** What the exercise asks **
Rewrite the lines as a numbered list. Start at the line that contains "DS 数据库部署与安全架构实战封面图，展示多节点高可用、云安" and end at the last line of the records. Skip blank lines and leave out the pictures.

** Records provided **
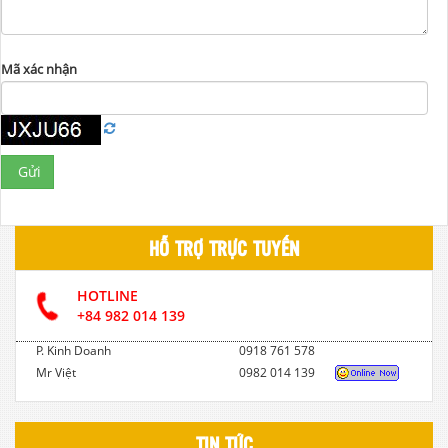
Mã xác nhận
Gửi
HỖ TRỢ TRỰC TUYẾN
HOTLINE
+84 982 014 139
P. Kinh Doanh
0918 761 578
Mr Việt
0982 014 139
TIN TỨC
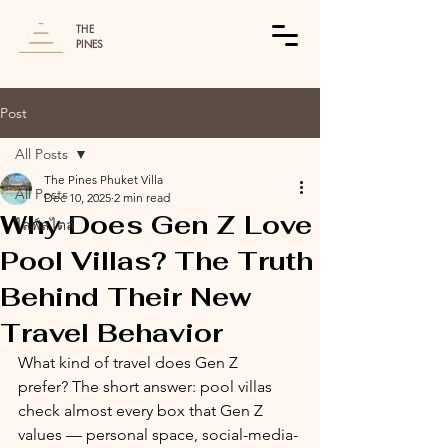
THE
PINES
Post
All Posts
The Pines Phuket Villa
All Posts
Dec 10, 2025
2 min read
Why Does Gen Z Love
ไลฟ์สไตล์
Pool Villas? The Truth
Behind Their New
Travel Behavior
What kind of travel does Gen Z 
prefer? The short answer: pool villas 
check almost every box that Gen Z 
values — personal space, social-media-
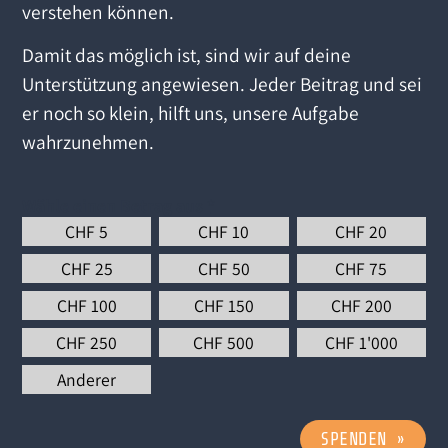
verstehen können.
Damit das möglich ist, sind wir auf deine
Unterstützung angewiesen. Jeder Beitrag und sei
er noch so klein, hilft uns, unsere Aufgabe
wahrzunehmen.
Wähle einen Betrag aus
*
CHF
5
CHF
10
CHF
20
CHF
25
CHF
50
CHF
75
CHF
100
CHF
150
CHF
200
CHF
250
CHF
500
CHF
1'000
Anderer
SPENDEN
»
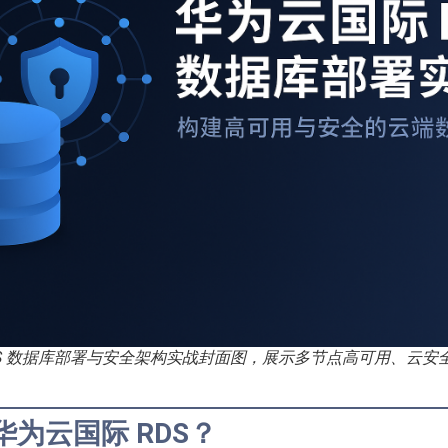
DS 数据库部署与安全架构实战封面图，展示多节点高可用、云安
为云国际 RDS？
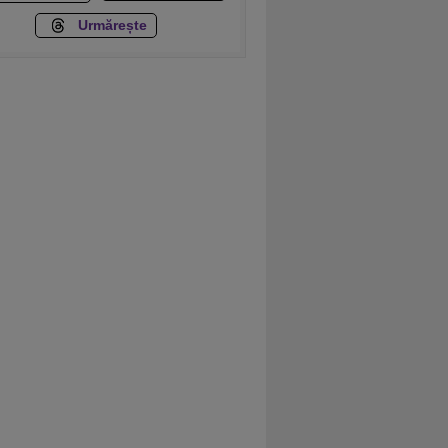
Urmărește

** Reply to the exercise **
1. DS 数据库部署与安全架构实战封面图，展示多节点高可用、云安
2. 为云国际 RDS？
3. Urmărește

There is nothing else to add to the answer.